Thanks Alejo. Please keep it coming, we don't yet have enough information to identify where we should further look at.
The consensus <> execution bug is interesting do you also have the lighthouse logs?
thanks for looking into this, yes I'll keep sending as I unearth new info. I don't have access rn but will share more later.
this is the error message I got from prysm (it doesn't crash, but just doesn't sync):
ERROR execution: Got a validation error in newPayload error=mismatched block state root: got 0xd3d609b5f2fd0910dd275537799ca8d3f47a32ec136a191aa32c56dd43833512, expected 0x7da550c658bd3cac17918db97e0c5231e39fa5f2991ddfb5f889431955ece45b
ok, here are debug logs from prysm.
there's a "Could not validate finalized root" in there, and also the error I shared above. I reported to the prysm team in case this came from their end but they pointed me back to reth :)

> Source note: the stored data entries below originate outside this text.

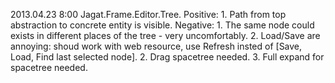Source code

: 2013.04.23 8:00 Jagat.Frame.Editor.Tree.
	Positive:
		1. Path from top abstraction to concrete entity is visible.
	Negative:
		1. The same node could exists in different places of the tree - very uncomfortably.
		2. Load/Save are annoying: shoud work with web resource, use Refresh insted of [Save, Load, Find last selected node].
		2. Drag spacetree needed.
		3. Full expand for spacetree needed.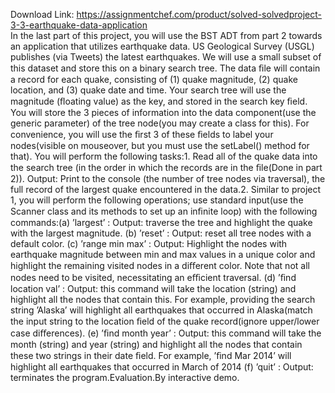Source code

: Download Link: https://assignmentchef.com/product/solved-solvedproject-3-3-earthquake-data-application
<br>
In the last part of this project, you will use the BST ADT from part 2 towards an application that utilizes earthquake data. US Geological Survey (USGL) publishes (via Tweets) the latest earthquakes. We will use a small subset of this dataset and store this on a binary search tree. The data ﬁle will contain a record for each quake, consisting of (1) quake magnitude, (2) quake location, and (3) quake date and time. Your search tree will use the magnitude (ﬂoating value) as the key, and stored in the search key ﬁeld. You will store the 3 pieces of information into the data component(use the generic parameter) of the tree node(you may create a class for this). For convenience, you will use the ﬁrst 3 of these ﬁelds to label your nodes(visible on mouseover, but you must use the setLabel() method for that). You will perform the following tasks:1. Read all of the quake data into the search tree (in the order in which the records are in the ﬁle(Done in part 2)). Output: Print to the console (the number of tree nodes via traversal), the full record of the largest quake encountered in the data.2. Similar to project 1, you will perform the following operations; use standard input(use the Scanner class and its methods to set up an inﬁnite loop) with the following commands:(a) ’largest’ : Output: traverse the tree and highlight the quake with the largest magnitude. (b) ’reset’ : Output: reset all tree nodes with a default color. (c) ’range min max’ : Output: Highlight the nodes with earthquake magnitude between min and max values in a unique color and highlight the remaining visited nodes in a diﬀerent color. Note that not all nodes need to be visited, necessitating an eﬃcient traversal. (d) ’ﬁnd location val’ : Output: this command will take the location (string) and highlight all the nodes that contain this. For example, providing the search string ’Alaska’ will highlight all earthquakes that occurred in Alaska(match the input string to the location ﬁeld of the quake record(ignore upper/lower case diﬀerences). (e) ’ﬁnd month year’ : Output: this command will take the month (string) and year (string) and highlight all the nodes that contain these two strings in their date ﬁeld. For example, ’ﬁnd Mar 2014’ will highlight all earthquakes that occurred in March of 2014 (f) ’quit’ : Output: terminates the program.Evaluation.By interactive demo.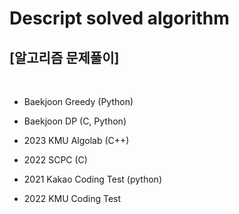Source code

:# Descript solved algorithm
<h2>[알고리즘 문제풀이]</h2>
<br>

- Baekjoon Greedy (Python)

- Baekjoon DP (C, Python)

- 2023 KMU Algolab (C++)

- 2022 SCPC (C)

- 2021 Kakao Coding Test (python)

- 2022 KMU Coding Test
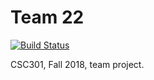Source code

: # Team 22

[![Build Status](https://travis-ci.com/csc301-fall-2018/project-team-22.svg?token=fmbCkjjbvWxHsWMH7zRP&branch=master)](https://travis-ci.com/csc301-fall-2018/project-team-22)

CSC301, Fall 2018, team project.

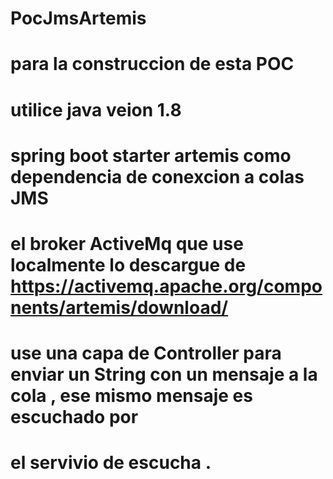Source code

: # PocJmsArtemis

# para la construccion de esta POC 
# utilice java veion 1.8
# spring boot starter artemis como dependencia de conexcion a colas JMS
# el broker ActiveMq que use localmente lo descargue de https://activemq.apache.org/components/artemis/download/
# use una capa de Controller para enviar un String con un mensaje a la cola , ese mismo mensaje es escuchado por 
# el servivio de escucha .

ok, just finished resyncing reth from scratch, now seems to be working properly. I'll close this for now.
updated to alpha.21, reth crashes upon running, reopening this issue but not sure it's the same thing.
ok I reverted to alpha.13, ran it until it resynced, went back to alpha.21 and now it seems to be running alright. not sure if/how the reversion worked, but I tried running alpha.21 several times and it always crashed :/
We seems run with the same issue with same deployment, reth + prysm, after we upgraded prysm for decun upgrade.
Looks like prysm is sending a query which triggers the crash of reth, we just flushed prsym state and run it from scratch after restart of reth, and seems it is working properly now
This should no longer be happening. Given we have beta.1 out can we get you guys to switch over to that and confirm if the issue happens still?
This should no longer be happening. Given we have beta.1 out can we get you guys to switch over to that and confirm if the issue happens still?
I have uploaded the stacktrace here https://drive.google.com/file/d/10u1B9gZOSMnxzmQmhmLBgE2Um322DO4u/view?usp=drive_link
we are syncing another node with beta build now, but given the time to sync and size of the storage it costs it is really not that we can just spin a new one to see whether we can reproduce it at will
@gakonst we are running into this reth beta 2, this is triggered by simply restart prysm
This issue is stale because it has been open for 21 days with no activity.
This issue was closed because it has been inactive for 7 days since being marked as stale.